Belge alıntısı:

Müzik, her dönem değişen teknoloji, kültürel dinamikler ve toplumsal eğilimlerle şekillenen canlı bir sanat formu. 2025 yılı, bu dönüşümün hızlandığı ve yepyeni boyutlar kazandığı bir yıl olarak öne çıkmaya hazırlanıyor. Yapay zekânın müzik üretimindeki artan rolünden, global türlerin sınırları aşan etkisine; markaların pazarlama faaliyetlerinden görsel dünyanın hükümdarlığına kadar birçok trend, müziğin geleceğini yeniden tanımlıyor. Peki 2025’te müzik dünyasını etkileyecek müzik trendleri neler?

Amaç 1: Belge alıntısını iki cümleyle özetleyin.
Amaç 2:
Belge alıntısına göre şu soruları kısaca cevaplayın:
(a) Müzik hangi üç etkenle şekillenir?
(b) 2025 yılı nasıl bir yıl olarak öne çıkmaya hazırlanıyor?
(c) Yapay zekânın rolü hangi alanda artıyor?

Sağlanan malzeme:
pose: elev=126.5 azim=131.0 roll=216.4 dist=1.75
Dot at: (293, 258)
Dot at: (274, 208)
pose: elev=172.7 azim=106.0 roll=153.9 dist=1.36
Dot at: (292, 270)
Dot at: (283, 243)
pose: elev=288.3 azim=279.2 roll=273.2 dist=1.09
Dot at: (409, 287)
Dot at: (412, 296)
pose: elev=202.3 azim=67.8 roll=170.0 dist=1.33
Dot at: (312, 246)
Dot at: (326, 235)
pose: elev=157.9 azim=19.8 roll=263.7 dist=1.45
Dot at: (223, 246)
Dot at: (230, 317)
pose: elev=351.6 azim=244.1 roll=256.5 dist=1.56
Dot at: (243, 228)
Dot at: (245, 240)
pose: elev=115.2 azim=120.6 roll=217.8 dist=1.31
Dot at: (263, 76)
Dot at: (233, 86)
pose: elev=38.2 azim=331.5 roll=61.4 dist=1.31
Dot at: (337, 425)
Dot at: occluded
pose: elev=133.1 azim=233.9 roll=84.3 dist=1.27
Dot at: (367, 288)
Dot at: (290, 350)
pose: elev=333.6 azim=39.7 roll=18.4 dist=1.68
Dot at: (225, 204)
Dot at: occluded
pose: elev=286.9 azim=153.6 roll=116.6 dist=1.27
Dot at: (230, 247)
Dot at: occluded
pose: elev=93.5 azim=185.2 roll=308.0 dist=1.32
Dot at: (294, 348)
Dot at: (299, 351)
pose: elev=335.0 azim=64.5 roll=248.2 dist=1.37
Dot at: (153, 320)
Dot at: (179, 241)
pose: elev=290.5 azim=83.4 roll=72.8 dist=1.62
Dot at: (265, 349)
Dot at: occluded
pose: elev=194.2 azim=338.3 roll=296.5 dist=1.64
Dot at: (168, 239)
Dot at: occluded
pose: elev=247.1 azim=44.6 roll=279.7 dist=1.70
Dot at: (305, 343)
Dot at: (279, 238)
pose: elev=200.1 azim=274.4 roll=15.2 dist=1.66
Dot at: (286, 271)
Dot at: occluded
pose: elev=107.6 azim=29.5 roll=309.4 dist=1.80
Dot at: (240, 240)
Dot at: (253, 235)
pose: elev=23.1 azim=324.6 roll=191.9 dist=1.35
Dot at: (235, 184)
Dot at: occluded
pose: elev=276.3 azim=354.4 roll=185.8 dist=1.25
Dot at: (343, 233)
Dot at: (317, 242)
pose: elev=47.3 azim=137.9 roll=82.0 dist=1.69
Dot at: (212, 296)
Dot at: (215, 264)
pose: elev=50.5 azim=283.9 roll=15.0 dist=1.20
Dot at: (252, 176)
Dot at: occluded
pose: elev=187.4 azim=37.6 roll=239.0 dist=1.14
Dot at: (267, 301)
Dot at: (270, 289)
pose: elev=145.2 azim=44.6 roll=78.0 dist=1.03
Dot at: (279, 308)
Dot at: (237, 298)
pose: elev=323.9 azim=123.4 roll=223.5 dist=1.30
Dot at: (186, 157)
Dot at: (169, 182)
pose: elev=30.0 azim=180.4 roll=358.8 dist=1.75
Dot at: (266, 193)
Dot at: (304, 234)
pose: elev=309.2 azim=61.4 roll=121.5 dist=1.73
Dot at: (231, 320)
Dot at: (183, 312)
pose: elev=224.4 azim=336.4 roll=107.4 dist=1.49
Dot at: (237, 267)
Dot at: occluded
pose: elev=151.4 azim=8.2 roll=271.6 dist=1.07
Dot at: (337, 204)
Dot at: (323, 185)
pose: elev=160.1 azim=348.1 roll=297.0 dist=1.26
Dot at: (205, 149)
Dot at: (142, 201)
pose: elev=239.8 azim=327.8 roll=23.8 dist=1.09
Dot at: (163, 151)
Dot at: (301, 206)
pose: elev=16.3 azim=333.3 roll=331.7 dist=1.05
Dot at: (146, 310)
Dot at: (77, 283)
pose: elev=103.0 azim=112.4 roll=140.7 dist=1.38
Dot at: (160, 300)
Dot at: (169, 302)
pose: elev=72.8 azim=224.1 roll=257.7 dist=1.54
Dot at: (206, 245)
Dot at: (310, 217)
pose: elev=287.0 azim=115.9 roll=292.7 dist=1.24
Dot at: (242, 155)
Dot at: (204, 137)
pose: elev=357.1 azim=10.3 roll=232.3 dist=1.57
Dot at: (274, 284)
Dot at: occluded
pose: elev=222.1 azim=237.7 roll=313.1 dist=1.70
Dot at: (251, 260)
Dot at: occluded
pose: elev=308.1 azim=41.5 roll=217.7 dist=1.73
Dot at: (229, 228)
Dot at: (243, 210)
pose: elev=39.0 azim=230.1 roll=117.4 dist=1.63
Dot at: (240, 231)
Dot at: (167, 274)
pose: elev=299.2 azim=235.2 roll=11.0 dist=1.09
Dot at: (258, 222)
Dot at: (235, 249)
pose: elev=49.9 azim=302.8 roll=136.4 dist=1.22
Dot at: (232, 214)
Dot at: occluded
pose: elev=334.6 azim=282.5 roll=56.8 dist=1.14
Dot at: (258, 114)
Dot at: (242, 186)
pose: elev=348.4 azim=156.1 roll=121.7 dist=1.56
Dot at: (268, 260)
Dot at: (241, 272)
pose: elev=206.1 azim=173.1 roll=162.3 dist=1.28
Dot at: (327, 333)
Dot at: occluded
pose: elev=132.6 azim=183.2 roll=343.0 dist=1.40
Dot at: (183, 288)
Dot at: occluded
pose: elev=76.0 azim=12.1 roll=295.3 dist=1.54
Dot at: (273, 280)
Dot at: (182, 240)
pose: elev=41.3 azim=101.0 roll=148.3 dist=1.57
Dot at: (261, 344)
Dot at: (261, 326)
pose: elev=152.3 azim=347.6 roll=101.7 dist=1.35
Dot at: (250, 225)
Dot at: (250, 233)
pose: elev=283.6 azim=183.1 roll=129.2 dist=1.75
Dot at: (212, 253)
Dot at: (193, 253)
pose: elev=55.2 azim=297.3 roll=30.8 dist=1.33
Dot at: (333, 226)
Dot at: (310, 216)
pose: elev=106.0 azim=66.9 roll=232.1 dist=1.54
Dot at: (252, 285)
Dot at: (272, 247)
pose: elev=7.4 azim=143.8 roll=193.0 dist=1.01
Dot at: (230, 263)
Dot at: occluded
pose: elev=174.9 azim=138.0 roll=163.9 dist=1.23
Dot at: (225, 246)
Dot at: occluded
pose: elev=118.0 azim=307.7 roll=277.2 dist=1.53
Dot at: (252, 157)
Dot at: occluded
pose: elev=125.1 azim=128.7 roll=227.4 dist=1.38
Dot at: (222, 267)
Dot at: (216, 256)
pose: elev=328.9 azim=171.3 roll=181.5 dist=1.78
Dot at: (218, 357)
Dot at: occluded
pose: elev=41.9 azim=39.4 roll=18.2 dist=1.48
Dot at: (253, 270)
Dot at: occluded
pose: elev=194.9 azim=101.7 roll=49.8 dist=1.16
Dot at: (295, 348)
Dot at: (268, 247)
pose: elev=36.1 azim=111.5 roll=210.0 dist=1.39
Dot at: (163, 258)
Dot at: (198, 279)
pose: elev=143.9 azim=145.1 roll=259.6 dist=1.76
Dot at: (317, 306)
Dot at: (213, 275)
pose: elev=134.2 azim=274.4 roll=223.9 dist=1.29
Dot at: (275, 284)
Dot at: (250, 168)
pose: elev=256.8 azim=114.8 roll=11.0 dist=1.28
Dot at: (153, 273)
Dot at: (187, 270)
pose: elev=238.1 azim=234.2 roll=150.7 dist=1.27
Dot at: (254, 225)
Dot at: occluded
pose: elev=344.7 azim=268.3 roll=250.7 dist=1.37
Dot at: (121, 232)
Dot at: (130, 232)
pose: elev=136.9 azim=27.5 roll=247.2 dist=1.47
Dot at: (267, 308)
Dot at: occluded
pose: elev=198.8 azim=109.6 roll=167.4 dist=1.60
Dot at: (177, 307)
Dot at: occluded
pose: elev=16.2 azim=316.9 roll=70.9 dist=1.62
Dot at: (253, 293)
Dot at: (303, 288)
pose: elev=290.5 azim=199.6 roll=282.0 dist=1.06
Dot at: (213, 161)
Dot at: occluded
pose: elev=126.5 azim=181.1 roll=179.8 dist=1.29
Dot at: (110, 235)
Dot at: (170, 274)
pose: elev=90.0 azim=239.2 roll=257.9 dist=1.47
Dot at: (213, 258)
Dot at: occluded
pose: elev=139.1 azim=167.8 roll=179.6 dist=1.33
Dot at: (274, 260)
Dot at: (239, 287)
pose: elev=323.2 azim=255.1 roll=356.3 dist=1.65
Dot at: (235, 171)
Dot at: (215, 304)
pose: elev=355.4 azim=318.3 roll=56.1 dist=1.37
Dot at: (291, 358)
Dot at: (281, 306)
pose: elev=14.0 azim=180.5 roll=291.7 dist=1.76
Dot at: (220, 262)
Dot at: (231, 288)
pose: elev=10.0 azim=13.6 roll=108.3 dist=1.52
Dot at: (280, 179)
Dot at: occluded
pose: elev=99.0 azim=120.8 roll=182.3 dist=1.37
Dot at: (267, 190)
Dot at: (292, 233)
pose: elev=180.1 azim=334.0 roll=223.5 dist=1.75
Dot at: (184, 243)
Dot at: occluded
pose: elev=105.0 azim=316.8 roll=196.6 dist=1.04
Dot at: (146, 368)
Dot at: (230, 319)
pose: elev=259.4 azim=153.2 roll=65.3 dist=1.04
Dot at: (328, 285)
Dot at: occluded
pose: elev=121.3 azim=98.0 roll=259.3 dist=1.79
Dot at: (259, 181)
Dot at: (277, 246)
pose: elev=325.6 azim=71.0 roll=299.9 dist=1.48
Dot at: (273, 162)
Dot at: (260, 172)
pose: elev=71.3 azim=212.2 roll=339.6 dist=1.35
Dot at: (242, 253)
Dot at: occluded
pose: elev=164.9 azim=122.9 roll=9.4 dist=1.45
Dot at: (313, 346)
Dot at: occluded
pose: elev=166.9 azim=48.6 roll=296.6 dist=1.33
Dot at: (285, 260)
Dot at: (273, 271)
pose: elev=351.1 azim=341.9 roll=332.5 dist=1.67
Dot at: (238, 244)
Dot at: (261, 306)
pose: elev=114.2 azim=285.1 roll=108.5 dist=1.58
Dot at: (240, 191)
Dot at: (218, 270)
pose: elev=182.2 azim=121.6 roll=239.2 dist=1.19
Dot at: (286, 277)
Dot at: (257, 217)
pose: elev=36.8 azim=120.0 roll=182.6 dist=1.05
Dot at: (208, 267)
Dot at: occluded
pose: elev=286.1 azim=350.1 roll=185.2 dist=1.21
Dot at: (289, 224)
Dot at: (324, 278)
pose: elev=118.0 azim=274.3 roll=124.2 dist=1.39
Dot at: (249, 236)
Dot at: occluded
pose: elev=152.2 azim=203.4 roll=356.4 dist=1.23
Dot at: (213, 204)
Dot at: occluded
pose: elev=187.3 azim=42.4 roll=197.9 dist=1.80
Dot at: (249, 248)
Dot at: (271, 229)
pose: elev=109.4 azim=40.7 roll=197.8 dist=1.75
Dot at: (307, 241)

Alıştırma cevabı 1: Müzik, teknoloji, kültürel dinamikler ve toplumsal eğilimlerle şekillenen canlı bir sanat formudur ve 2025 yılı bu dönüşümün hızlandığı bir yıl olarak öne çıkmaya hazırlanmaktadır. Yapay zekânın müzik üretimindeki artan rolü, global türlerin sınırları aşan etkisi, markaların pazarlama faaliyetleri ve görsel dünyanın hükümdarlığı gibi trendler müziğin geleceğini yeniden tanımlamaktadır.

Alıştırma cevabı 2:
(a) Teknoloji, kültürel dinamikler ve toplumsal eğilimlerle.
(b) Dönüşümün hızlandığı ve yepyeni boyutlar kazandığı bir yıl olarak.
(c) Müzik üretiminde.